## ACTIVITY 1
Convert the entries, starting at the line containing "Before logging, confirm which set of markings on the speedometer" and ending at the line containing "Result: 30.05 inHg", into a Markdown table with the columns Row and Line, giving each non-blank line its own numbered row. Leave the picture lines out of the table.

Markus Kuhn (on ukcrypto) discussing his PhD project: the design of an
eternity file system with a distributed administration function system
controlled via a cryptographically enforced digital constitution.

Comments to follow.

Adam

======================================================================
To: [email protected]
Subject: Re: intangible definitions are hard to pin down 
Date: Thu, 19 Nov 1998 16:28:21 +0000
From: Markus Kuhn <[email protected]>

Ben Laurie wrote on 1998-11-19 12:22 UTC:
> Ross Anderson wrote:
> > It will get worse. One of my students is developing a file system that
> > can be spread over a WAN, so that for example you can force all file
> > modifications in directory foo to be backed up automatially using a
> > kind of RCS at a server in America. Useful stuff - real businesses are
> > much more interested in backup and disaster recovery than they are in
> > crypto (and spend a couple of orders of magnitude more money). But how
> > does this sort of system interact with export control?
> 
> Cool - is this going to be open source?

Of course.

> Presumably, even though, as you
> say, businesses are less interested in crypto, it will, nevertheless,
> use crypto for data protection and user authentication?

Of course.

The main research aspect of this project is the joint administration of
such distributed archives. For spam protection, you still need people
who decide, which files are allowed on the distributed server
infrastructure, and which are not. This administration is so far the
weak link in the Eternity Service concept, because whoever decides that
something is not spam takes over some responsibility for the content,
and is therefore subject to legal power of national powers.

## DATA
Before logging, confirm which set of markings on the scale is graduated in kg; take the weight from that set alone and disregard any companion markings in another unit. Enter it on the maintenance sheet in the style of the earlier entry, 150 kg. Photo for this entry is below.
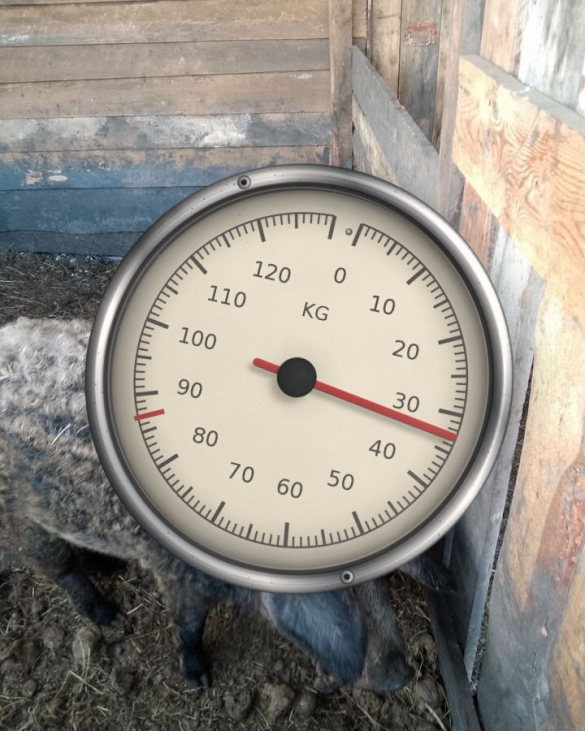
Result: 33 kg
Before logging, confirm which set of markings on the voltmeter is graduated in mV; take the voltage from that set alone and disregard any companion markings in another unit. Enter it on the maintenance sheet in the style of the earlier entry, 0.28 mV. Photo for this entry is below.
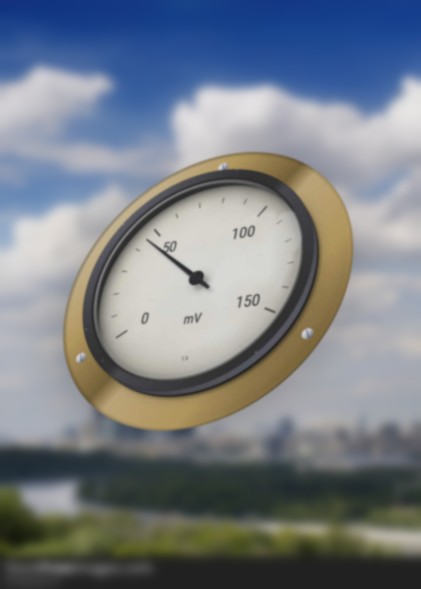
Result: 45 mV
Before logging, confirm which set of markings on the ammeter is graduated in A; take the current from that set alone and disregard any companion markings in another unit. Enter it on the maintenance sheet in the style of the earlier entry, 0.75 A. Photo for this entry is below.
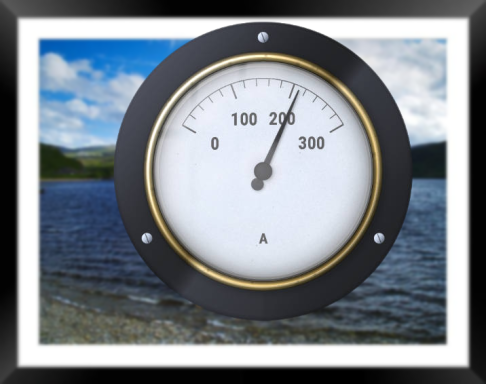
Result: 210 A
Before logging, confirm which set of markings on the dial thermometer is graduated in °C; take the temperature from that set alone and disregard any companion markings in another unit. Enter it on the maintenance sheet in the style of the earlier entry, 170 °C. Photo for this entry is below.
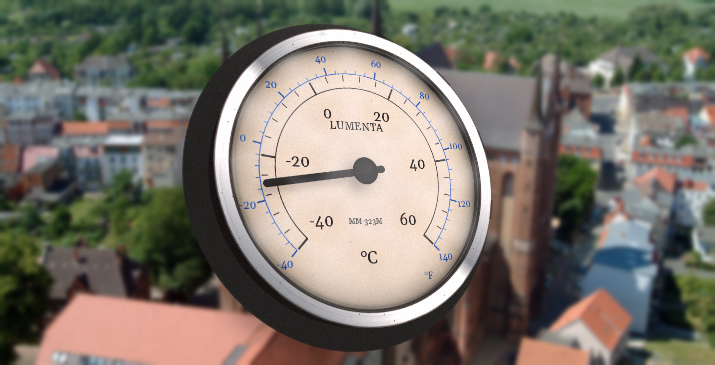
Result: -26 °C
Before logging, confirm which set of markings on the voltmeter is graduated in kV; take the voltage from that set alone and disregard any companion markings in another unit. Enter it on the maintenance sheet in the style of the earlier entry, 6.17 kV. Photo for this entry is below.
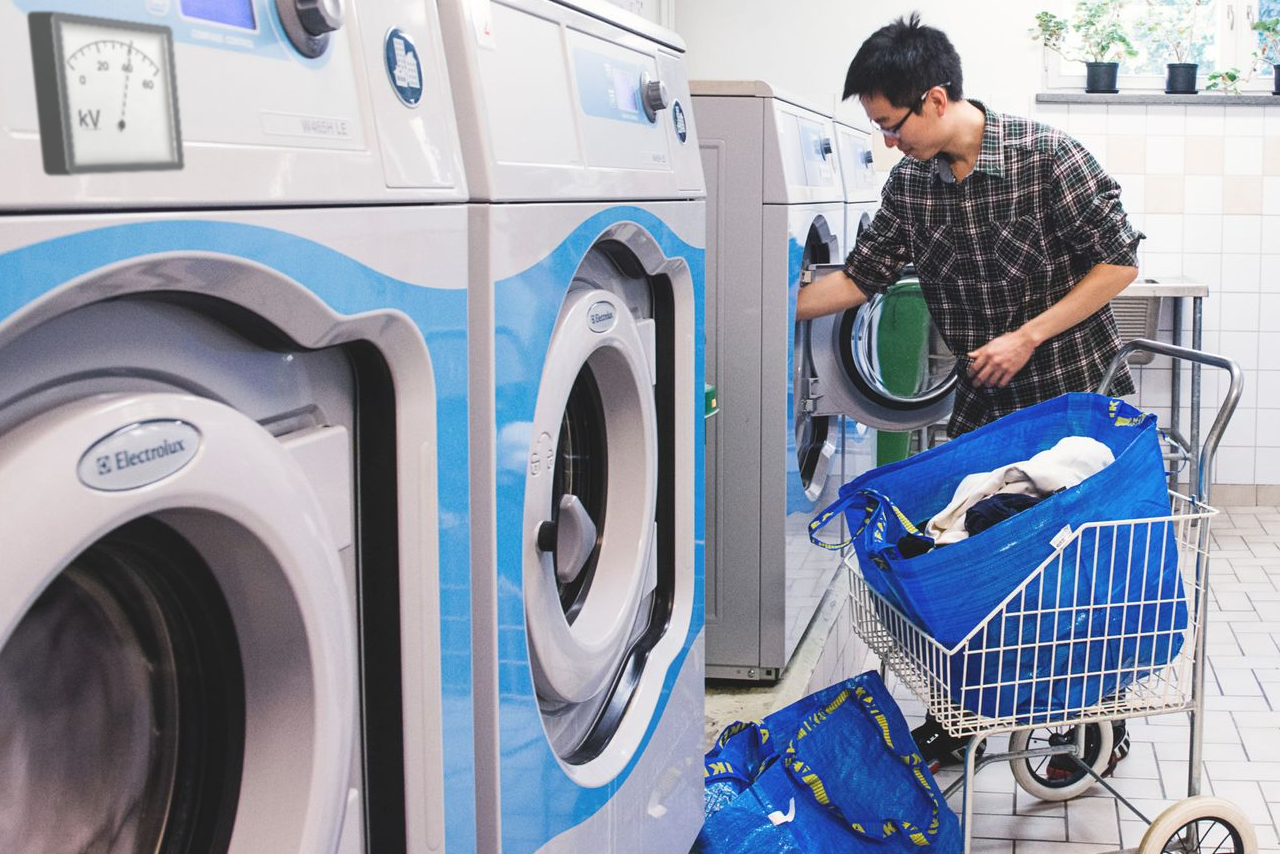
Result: 40 kV
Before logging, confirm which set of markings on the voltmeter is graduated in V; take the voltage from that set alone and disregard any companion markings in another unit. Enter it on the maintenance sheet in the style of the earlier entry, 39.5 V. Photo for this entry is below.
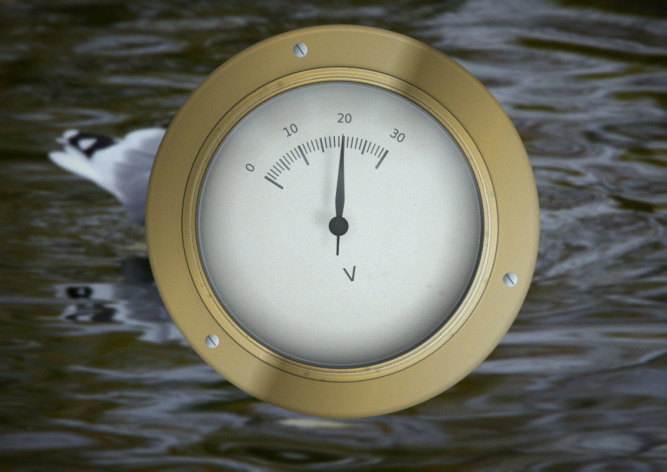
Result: 20 V
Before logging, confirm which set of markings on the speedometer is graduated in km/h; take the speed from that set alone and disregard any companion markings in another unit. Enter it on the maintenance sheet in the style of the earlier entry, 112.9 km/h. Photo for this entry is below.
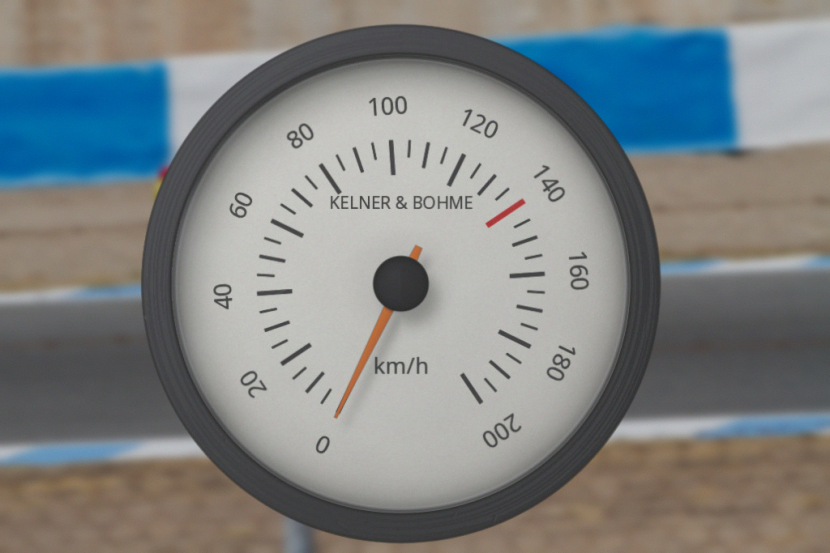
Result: 0 km/h
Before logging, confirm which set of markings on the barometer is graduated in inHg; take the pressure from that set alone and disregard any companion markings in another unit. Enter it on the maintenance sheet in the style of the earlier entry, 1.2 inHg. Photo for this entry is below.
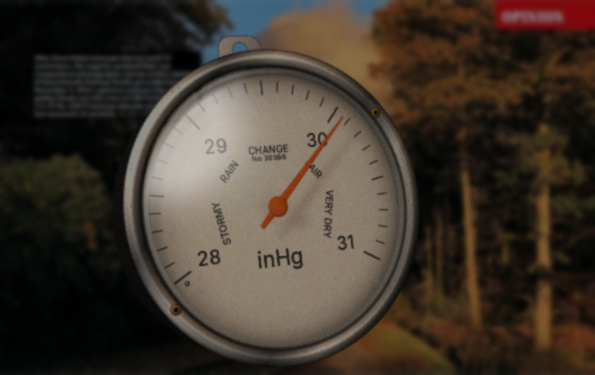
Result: 30.05 inHg
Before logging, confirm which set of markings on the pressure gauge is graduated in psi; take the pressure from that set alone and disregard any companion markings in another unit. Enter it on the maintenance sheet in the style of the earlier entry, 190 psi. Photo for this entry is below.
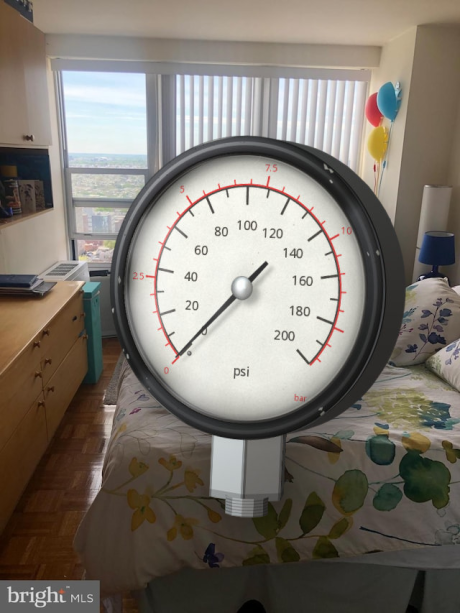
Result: 0 psi
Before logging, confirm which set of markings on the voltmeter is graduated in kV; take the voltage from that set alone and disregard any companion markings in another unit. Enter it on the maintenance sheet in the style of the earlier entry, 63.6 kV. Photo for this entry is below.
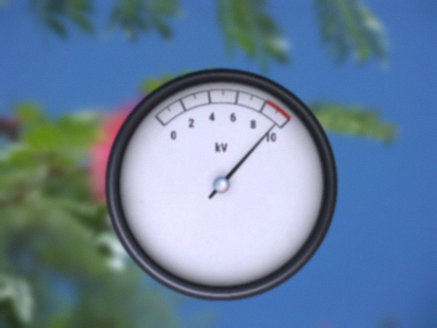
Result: 9.5 kV
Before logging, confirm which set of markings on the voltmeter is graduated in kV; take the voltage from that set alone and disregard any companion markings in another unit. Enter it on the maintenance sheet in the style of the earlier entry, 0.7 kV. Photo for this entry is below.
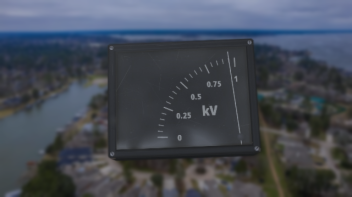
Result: 0.95 kV
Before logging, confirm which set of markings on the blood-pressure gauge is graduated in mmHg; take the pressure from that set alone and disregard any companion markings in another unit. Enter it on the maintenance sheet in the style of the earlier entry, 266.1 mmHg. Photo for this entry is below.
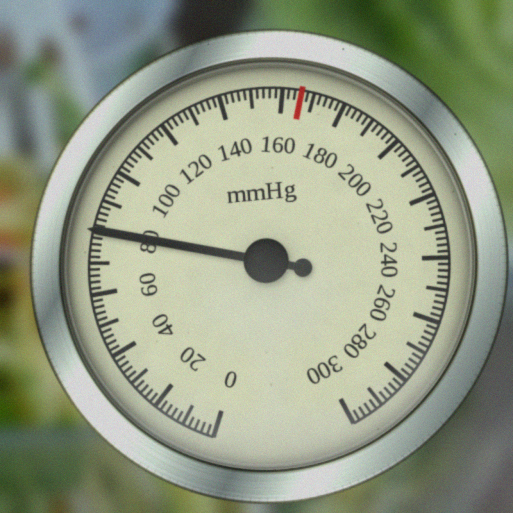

## ACTIVITY 2
Summarize the mailing-list post on the distributed file system in three sentences.

## WORKED SOLUTION 1
| Row | Line |
|---|---|
| 1 | Before logging, confirm which set of markings on the speedometer is graduated in km/h; take the speed from that set alone and disregard any companion markings in another unit. Enter it on the maintenance sheet in the style of the earlier entry, 112.9 km/h. Photo for this entry is below. |
| 2 | Result: 0 km/h |
| 3 | Before logging, confirm which set of markings on the barometer is graduated in inHg; take the pressure from that set alone and disregard any companion markings in another unit. Enter it on the maintenance sheet in the style of the earlier entry, 1.2 inHg. Photo for this entry is below. |
| 4 | Result: 30.05 inHg |

## WORKED SOLUTION 2
In the quoted exchange, Ross Anderson describes a student's file system that can be spread over a WAN so that file modifications are backed up automatically at a remote server, and he asks how such a system interacts with export control. Markus Kuhn confirms that it will be open source and will use crypto for data protection and user authentication, and he says the main research aspect is the joint administration of such distributed archives. He calls this administration the weak link in the Eternity Service concept, because whoever decides that something is not spam takes over some responsibility for the content and is therefore subject to the legal power of national powers.